- In a letter to U.S. Secretary of Education John King and the executive director of the National Advisory Committee on Institutional Quality and Integrity, 13 states' attorneys general made a case against the Accrediting Council for Independent Colleges and Schools, arguing their accreditor recognition should not be renewed.
- The group says accreditors must protect students from “profit-seeking institutions offering training of no educational value,” but argues ACICS stands out with dismally low graduation rates and high student loan default rates.
- ACICS fails to enforce its own accreditation standards, provide strong enough oversight of institutions it accredits, and it has failed to take action in response to state and federal law enforcement investigations finding fault with ACICS-accredited schools, the letter says, calling the problems systemic and extreme.
The National Advisory Committee on Institutional Quality and Integrity accepts public comments about applications to renew accreditor recognition.
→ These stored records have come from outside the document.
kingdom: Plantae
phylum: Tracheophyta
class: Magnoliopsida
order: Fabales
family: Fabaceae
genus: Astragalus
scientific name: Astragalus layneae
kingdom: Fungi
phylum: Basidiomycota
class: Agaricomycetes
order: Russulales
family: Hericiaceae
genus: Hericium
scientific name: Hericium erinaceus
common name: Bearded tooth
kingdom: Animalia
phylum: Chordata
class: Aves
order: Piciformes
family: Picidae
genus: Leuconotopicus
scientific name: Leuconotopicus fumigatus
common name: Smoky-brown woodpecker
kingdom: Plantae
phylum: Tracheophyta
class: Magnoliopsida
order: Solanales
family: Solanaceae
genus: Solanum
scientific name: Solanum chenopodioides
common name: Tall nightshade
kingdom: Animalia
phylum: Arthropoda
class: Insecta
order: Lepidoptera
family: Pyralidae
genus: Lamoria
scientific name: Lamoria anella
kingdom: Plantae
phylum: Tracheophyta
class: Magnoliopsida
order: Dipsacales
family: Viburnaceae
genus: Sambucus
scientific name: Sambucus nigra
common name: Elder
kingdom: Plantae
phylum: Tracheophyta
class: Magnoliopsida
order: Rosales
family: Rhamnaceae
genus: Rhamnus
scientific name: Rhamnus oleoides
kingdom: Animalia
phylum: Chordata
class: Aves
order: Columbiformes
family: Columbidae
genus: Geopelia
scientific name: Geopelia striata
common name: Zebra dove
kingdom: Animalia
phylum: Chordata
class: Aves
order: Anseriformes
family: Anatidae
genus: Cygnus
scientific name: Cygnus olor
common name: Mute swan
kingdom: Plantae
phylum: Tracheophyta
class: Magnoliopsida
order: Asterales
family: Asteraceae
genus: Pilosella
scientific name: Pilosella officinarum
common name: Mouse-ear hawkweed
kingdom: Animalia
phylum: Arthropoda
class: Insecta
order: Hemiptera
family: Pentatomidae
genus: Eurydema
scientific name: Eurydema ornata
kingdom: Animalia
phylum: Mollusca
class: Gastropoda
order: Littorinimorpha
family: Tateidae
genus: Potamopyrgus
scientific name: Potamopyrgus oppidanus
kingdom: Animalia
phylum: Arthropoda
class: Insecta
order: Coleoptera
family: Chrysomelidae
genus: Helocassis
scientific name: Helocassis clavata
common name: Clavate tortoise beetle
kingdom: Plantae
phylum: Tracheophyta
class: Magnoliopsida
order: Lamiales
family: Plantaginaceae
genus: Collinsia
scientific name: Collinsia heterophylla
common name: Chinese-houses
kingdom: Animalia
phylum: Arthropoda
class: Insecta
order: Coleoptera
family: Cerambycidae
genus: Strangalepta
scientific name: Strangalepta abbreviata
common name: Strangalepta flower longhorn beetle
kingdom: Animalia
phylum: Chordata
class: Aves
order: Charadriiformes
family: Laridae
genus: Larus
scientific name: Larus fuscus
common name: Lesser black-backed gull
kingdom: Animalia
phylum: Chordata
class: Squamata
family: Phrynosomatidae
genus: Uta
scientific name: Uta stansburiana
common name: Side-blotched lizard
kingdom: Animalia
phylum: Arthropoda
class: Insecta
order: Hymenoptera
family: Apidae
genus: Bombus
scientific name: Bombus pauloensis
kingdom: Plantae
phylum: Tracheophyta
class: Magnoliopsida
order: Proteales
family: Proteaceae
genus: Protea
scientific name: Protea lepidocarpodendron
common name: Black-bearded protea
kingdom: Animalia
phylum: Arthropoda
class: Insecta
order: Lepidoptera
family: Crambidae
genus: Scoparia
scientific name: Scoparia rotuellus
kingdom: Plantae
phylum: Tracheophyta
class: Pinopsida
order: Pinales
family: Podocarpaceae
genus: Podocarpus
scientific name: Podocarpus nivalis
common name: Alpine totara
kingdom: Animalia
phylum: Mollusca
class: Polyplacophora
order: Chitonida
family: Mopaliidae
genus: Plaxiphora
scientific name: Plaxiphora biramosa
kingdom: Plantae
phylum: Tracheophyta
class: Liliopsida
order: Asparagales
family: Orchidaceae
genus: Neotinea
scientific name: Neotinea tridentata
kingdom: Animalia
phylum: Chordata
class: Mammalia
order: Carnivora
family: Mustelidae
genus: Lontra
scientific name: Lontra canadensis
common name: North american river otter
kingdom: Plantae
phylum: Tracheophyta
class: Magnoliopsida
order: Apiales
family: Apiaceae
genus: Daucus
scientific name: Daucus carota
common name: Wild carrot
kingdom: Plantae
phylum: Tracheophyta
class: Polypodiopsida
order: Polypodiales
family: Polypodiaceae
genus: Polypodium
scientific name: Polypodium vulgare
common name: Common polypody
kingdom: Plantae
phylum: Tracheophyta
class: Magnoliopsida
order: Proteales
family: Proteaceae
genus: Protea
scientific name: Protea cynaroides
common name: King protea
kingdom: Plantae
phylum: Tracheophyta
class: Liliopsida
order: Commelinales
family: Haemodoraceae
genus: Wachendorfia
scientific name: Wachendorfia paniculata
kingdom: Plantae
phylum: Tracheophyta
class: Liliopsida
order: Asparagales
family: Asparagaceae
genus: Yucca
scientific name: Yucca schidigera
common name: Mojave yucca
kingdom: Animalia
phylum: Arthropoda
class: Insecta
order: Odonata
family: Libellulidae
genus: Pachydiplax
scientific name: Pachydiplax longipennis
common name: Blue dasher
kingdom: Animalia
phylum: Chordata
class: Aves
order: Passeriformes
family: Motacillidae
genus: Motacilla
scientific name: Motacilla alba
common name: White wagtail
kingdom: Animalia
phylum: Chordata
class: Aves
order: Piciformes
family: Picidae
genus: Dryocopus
For schools to get access to federal financial aid, they have to be accredited by a department-approved accreditor. Should ACICS lose its approval, all of its members would lose their primary funding source. The accreditor focuses on higher education institutions that offer professional, technical, and occupational programs.
One major criticism is that top leaders of the for-profit colleges under investigation for wrongdoing sit on boards and committees of ACICS. But as accreditors initially came about as self-improvement mechanisms for schools, it is not a surprise they would be member-driven. The U.S. Department of Education has overseen a shift in expectations for accreditors that has occurred much more quickly than the actual shift in role.